Stored dataset items:
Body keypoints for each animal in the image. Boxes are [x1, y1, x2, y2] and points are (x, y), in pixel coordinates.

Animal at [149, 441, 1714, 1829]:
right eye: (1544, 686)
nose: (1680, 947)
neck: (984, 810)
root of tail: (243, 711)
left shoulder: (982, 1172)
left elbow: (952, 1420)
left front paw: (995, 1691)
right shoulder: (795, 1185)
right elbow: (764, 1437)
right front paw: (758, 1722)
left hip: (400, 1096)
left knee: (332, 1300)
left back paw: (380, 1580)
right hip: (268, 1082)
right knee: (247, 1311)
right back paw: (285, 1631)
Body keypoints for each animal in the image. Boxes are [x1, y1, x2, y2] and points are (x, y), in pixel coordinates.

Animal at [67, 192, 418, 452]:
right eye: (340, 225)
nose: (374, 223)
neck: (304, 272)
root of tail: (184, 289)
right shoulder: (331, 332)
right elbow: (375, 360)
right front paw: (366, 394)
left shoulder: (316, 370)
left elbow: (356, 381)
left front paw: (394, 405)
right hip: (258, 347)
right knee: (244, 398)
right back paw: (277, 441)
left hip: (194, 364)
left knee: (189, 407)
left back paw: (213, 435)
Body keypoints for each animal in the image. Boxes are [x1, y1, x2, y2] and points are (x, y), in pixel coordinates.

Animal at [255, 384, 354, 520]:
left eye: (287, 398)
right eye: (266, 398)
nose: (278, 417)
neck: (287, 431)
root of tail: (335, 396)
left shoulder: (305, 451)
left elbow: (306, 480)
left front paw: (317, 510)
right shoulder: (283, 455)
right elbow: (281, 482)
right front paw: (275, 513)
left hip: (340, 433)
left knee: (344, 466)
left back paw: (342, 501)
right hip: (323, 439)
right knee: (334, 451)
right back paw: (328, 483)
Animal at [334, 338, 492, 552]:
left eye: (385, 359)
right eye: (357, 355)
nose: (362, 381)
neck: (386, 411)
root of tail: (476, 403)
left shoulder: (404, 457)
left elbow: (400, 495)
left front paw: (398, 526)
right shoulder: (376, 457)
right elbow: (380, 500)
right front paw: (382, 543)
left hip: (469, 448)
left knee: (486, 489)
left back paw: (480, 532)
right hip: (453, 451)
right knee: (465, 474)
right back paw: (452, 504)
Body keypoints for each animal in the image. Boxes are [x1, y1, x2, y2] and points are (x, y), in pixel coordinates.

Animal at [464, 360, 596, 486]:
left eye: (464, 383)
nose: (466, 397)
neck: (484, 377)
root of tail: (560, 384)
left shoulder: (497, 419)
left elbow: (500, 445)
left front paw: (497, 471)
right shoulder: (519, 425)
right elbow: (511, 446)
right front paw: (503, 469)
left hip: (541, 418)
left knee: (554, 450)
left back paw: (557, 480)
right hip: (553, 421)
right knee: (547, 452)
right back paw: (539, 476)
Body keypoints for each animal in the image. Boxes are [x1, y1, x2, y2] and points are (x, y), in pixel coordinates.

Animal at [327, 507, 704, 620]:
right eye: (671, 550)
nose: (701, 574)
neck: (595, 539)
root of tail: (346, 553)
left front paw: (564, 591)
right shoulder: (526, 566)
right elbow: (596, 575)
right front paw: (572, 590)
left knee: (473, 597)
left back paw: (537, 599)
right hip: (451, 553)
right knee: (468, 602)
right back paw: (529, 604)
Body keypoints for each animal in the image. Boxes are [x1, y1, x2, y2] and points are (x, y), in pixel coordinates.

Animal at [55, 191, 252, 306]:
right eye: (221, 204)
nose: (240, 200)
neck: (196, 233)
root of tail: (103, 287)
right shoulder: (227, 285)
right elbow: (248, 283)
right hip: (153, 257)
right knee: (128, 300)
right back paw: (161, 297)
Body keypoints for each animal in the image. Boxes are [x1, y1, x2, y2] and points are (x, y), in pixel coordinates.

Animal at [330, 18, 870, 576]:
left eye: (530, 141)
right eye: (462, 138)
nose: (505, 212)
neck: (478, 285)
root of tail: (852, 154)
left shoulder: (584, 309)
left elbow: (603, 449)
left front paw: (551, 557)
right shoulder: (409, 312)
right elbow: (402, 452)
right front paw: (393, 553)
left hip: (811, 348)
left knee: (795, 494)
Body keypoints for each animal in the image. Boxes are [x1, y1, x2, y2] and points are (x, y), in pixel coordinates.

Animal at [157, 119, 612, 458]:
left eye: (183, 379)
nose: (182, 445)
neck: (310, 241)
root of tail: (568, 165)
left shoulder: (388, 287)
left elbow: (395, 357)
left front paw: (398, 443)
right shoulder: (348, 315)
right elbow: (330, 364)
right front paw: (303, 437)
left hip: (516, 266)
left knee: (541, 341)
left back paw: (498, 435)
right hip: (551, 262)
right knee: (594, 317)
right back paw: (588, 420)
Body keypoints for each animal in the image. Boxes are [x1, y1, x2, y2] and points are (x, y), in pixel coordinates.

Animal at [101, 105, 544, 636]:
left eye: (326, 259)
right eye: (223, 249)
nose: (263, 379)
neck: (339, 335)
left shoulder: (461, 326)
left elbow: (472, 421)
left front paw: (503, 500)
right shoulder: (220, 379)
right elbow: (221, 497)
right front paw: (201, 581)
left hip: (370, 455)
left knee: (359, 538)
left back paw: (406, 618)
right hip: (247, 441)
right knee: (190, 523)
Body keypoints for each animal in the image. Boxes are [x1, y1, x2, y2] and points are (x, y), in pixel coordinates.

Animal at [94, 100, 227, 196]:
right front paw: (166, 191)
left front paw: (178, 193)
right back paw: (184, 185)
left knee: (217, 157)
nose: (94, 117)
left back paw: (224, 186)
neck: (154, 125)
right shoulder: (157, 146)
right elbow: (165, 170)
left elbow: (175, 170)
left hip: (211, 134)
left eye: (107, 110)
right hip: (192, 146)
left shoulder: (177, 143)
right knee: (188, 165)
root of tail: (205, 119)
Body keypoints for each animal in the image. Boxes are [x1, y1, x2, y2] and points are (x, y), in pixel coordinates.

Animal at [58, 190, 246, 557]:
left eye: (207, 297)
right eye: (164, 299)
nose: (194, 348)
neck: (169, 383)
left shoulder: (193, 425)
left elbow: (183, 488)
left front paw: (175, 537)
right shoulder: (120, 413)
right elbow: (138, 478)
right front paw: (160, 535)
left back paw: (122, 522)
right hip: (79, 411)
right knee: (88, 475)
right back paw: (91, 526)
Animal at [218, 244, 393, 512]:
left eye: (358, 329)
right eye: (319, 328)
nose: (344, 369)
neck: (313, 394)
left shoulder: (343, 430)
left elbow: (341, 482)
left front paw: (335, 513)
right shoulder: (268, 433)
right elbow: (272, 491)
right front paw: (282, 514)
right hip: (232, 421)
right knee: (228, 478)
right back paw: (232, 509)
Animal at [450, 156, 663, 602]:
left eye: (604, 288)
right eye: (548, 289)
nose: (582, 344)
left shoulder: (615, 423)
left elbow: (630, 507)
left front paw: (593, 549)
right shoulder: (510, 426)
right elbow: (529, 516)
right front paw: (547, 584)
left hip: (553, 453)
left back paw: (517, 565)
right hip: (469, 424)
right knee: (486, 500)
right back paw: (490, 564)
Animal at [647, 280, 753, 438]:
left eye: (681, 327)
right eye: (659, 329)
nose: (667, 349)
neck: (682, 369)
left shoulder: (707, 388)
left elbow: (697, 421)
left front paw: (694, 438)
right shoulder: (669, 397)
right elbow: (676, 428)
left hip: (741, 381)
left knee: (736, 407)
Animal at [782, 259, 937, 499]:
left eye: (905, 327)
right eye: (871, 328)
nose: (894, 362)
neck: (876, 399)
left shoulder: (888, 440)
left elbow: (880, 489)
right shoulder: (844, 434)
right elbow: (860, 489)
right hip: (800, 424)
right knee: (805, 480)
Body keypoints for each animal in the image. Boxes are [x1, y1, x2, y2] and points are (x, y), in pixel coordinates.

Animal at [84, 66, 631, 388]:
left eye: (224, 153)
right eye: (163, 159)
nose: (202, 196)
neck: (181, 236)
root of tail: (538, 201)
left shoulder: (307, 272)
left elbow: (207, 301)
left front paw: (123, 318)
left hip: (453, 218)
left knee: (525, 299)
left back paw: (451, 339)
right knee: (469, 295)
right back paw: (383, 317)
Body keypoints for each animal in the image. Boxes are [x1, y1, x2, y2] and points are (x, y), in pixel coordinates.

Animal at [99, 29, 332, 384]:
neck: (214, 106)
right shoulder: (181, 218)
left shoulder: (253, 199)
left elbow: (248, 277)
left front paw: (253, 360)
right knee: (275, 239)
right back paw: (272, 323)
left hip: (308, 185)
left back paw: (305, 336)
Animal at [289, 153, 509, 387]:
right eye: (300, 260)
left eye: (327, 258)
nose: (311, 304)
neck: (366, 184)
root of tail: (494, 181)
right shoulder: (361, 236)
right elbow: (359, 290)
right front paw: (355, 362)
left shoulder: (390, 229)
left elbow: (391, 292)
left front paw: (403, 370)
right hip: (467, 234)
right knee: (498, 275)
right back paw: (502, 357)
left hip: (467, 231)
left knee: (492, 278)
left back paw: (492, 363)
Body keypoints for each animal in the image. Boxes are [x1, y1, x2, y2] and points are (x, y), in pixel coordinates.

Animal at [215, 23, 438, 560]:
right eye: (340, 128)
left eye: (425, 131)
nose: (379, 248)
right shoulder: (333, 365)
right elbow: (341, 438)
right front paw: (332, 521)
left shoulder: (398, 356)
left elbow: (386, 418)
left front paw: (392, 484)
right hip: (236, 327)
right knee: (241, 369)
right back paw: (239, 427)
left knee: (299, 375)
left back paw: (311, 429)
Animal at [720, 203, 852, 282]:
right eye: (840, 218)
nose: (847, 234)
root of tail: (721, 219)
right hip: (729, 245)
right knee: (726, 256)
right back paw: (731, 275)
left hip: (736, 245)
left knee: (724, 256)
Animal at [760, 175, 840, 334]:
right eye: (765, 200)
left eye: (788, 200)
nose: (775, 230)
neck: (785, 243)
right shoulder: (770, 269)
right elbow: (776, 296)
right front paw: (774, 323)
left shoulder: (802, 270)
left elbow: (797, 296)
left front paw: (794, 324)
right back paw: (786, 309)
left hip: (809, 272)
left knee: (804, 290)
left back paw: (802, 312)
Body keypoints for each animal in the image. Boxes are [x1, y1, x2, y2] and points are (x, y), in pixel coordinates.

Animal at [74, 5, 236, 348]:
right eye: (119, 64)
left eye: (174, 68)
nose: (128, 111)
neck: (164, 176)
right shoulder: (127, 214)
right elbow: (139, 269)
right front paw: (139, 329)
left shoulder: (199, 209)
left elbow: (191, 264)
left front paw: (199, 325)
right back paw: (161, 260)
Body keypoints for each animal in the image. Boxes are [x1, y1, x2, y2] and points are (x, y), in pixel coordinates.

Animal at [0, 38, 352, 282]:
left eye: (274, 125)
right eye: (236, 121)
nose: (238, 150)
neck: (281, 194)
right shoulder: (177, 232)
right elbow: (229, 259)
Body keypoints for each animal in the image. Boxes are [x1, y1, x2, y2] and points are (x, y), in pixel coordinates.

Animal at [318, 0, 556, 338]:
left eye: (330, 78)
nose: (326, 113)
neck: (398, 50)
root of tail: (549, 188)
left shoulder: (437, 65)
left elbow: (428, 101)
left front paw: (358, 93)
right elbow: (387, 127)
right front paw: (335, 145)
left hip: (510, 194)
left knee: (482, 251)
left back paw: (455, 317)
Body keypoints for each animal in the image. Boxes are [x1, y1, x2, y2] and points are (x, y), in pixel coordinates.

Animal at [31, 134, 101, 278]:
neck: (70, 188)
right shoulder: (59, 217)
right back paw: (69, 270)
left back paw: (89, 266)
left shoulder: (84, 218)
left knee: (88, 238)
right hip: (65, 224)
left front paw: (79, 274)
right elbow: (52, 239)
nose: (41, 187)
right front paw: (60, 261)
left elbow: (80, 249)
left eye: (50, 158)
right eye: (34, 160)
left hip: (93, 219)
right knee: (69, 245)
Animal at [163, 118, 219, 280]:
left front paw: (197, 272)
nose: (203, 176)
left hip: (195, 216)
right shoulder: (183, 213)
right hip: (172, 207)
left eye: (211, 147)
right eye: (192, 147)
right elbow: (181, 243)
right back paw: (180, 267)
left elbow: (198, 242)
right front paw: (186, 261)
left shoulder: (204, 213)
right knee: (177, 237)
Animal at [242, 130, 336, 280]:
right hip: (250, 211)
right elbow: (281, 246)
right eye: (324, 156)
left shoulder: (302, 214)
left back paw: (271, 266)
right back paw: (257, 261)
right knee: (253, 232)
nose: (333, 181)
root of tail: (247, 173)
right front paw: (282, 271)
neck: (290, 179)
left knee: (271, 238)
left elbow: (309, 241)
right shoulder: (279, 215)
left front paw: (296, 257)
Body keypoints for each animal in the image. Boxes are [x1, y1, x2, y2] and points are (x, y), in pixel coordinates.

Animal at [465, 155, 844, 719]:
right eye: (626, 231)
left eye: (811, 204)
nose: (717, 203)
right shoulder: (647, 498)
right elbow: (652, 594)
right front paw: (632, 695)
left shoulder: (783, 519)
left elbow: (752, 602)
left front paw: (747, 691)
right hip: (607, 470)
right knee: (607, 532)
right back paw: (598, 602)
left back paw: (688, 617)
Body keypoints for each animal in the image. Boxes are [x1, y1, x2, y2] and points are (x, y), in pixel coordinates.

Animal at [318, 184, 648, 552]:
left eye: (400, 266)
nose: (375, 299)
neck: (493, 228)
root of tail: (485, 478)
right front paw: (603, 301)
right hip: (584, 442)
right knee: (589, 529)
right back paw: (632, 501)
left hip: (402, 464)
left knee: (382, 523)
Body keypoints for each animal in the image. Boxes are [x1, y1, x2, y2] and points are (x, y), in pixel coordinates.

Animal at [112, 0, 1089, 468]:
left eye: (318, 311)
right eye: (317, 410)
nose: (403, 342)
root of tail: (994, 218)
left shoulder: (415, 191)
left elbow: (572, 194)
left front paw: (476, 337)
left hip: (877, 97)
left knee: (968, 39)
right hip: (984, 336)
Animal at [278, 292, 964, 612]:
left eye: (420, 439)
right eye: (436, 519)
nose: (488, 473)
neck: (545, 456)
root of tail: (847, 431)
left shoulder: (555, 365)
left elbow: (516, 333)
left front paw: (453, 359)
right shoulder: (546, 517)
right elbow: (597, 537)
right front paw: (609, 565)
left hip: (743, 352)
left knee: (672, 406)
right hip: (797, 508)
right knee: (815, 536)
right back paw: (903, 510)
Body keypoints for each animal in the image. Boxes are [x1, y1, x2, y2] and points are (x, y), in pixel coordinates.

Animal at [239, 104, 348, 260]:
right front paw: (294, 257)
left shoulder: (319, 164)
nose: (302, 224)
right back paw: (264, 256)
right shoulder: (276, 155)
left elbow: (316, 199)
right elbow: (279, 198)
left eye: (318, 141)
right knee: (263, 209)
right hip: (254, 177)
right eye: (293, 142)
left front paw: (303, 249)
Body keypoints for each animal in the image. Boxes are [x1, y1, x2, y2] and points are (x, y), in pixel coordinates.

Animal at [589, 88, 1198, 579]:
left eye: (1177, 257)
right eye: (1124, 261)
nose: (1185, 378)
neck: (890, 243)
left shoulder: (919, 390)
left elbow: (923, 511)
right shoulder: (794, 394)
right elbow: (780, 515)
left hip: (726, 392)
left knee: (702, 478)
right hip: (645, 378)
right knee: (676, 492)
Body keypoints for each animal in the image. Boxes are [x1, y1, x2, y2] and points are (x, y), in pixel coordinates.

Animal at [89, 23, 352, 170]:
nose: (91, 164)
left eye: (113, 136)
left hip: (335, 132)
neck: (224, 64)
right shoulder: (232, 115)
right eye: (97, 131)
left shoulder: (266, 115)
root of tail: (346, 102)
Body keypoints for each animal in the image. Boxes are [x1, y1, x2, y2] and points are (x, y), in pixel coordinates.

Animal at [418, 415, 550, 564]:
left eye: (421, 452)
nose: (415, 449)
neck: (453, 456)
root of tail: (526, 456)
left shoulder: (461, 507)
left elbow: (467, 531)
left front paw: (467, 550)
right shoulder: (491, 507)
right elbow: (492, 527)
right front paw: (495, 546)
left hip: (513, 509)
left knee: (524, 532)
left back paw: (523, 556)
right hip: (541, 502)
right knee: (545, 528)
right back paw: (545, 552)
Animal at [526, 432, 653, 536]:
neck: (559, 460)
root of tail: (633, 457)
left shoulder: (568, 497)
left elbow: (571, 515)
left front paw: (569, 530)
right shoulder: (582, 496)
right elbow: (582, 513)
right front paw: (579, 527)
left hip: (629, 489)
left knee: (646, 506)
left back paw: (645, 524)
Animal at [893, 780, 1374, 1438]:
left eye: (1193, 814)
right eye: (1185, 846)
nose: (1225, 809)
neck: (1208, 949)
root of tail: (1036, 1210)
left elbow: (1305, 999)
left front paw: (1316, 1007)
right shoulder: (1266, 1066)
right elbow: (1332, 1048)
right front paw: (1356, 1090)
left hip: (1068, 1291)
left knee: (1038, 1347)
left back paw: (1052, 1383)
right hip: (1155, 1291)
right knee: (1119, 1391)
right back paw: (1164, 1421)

-- Task description --
Among the entries above, find the line with "left elbow: (198, 242)" and the line with "left elbow: (309, 241)"; give again exactly these two lines and all lines between them.

-- Task output --
left elbow: (198, 242)
right front paw: (186, 261)
left shoulder: (204, 213)
right knee: (177, 237)
Animal at [242, 130, 336, 280]:
right hip: (250, 211)
right elbow: (281, 246)
right eye: (324, 156)
left shoulder: (302, 214)
left back paw: (271, 266)
right back paw: (257, 261)
right knee: (253, 232)
nose: (333, 181)
root of tail: (247, 173)
right front paw: (282, 271)
neck: (290, 179)
left knee: (271, 238)
left elbow: (309, 241)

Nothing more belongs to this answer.